(Required work) In the listing below, tally each line that contains "down". Reply with the total only.

(Exercise materials)
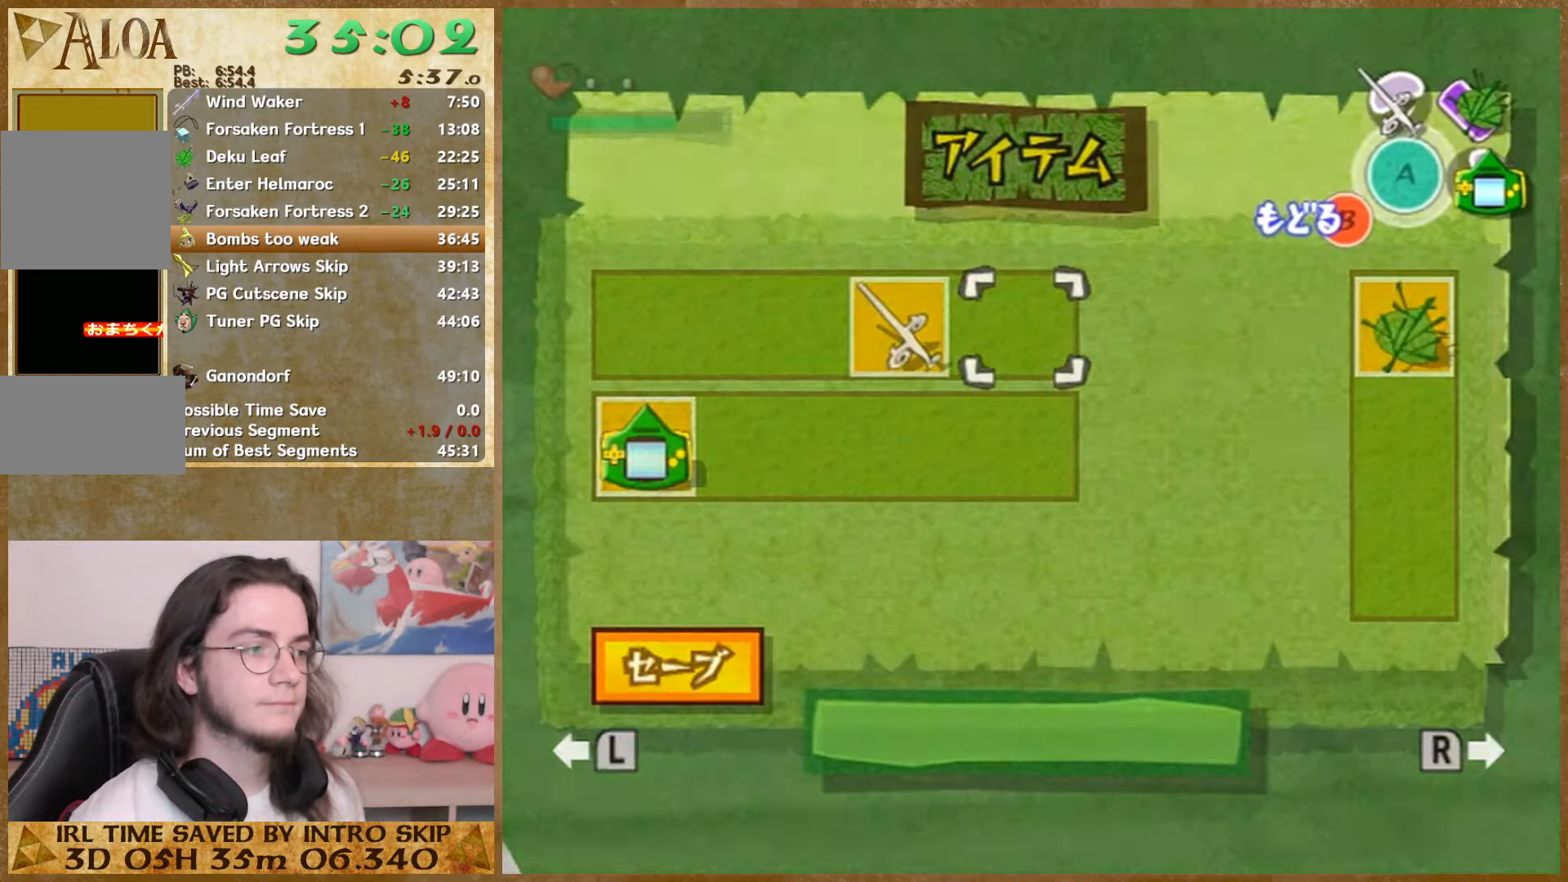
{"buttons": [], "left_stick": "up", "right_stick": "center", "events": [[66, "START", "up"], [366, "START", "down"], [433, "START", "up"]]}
...
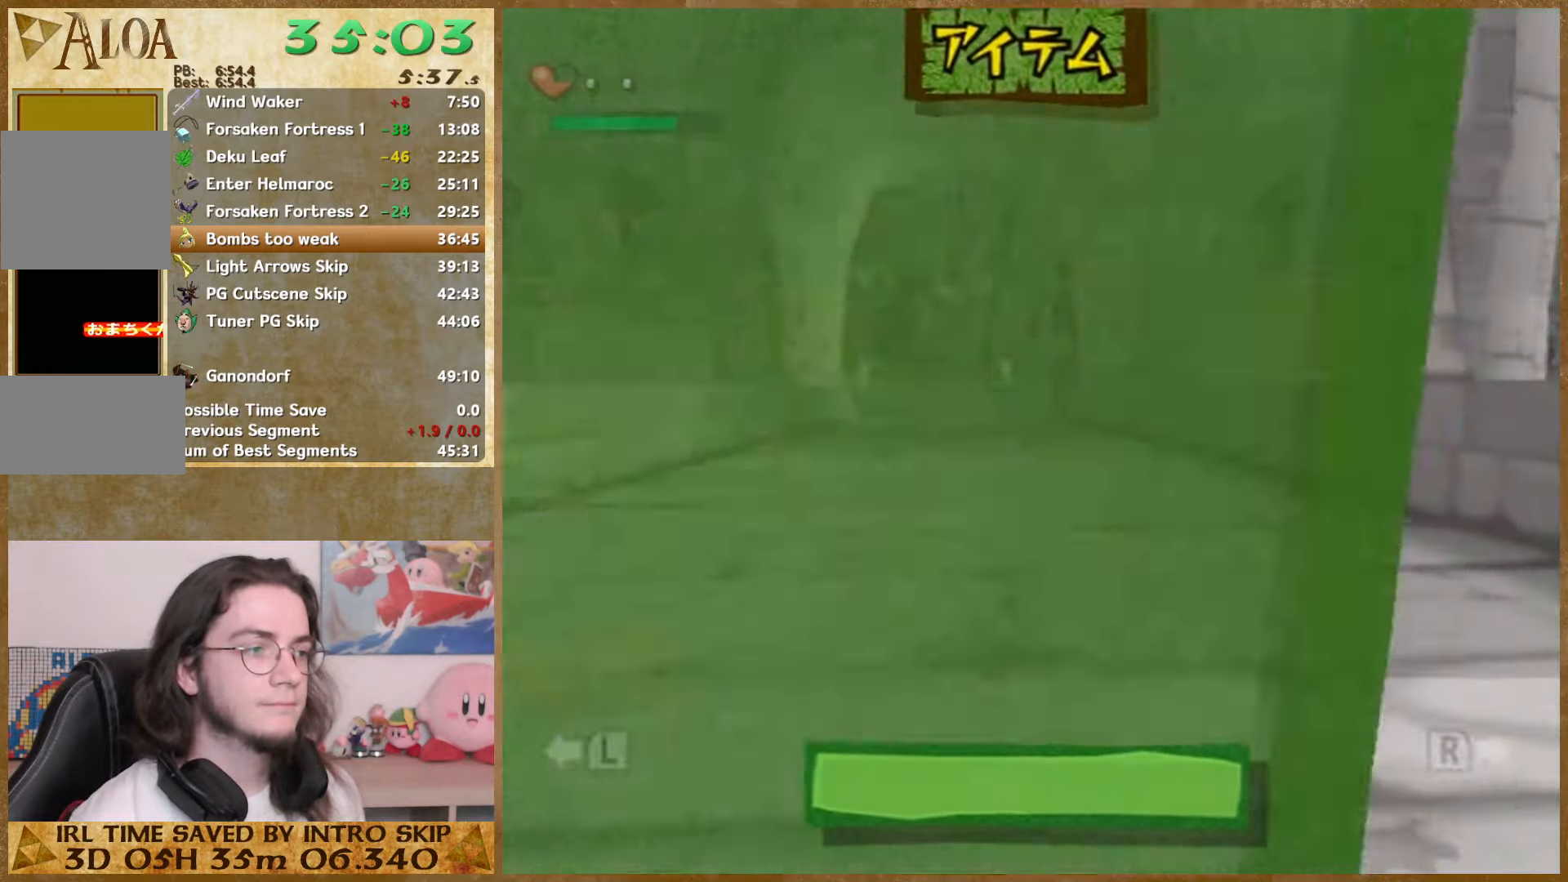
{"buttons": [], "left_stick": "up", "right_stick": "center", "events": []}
==
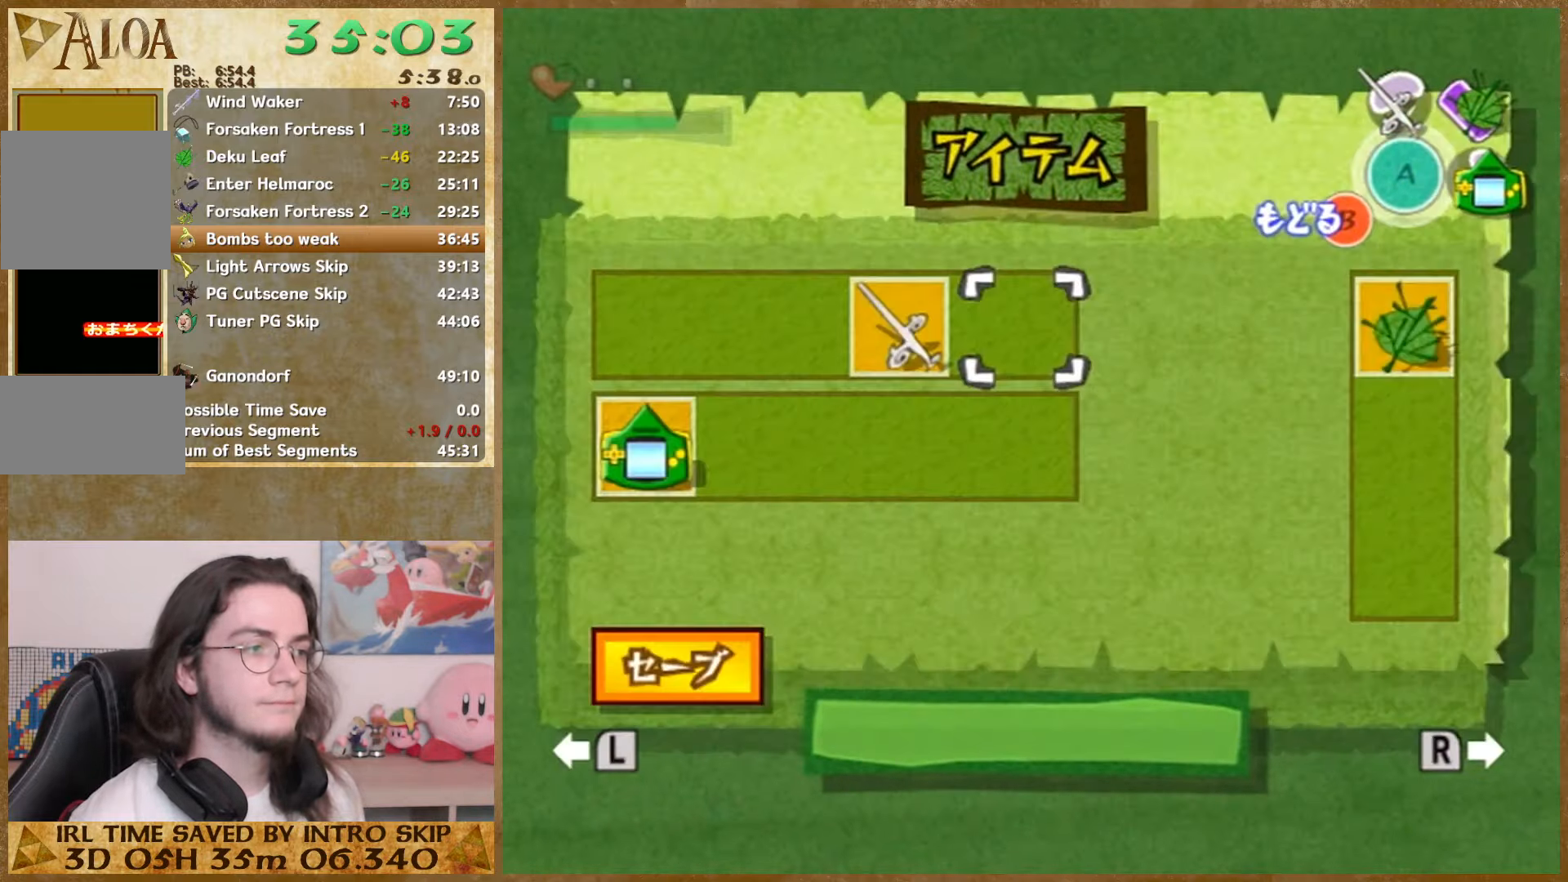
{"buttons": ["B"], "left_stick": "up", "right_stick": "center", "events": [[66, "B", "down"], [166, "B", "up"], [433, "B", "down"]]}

(Result of the exercise) 2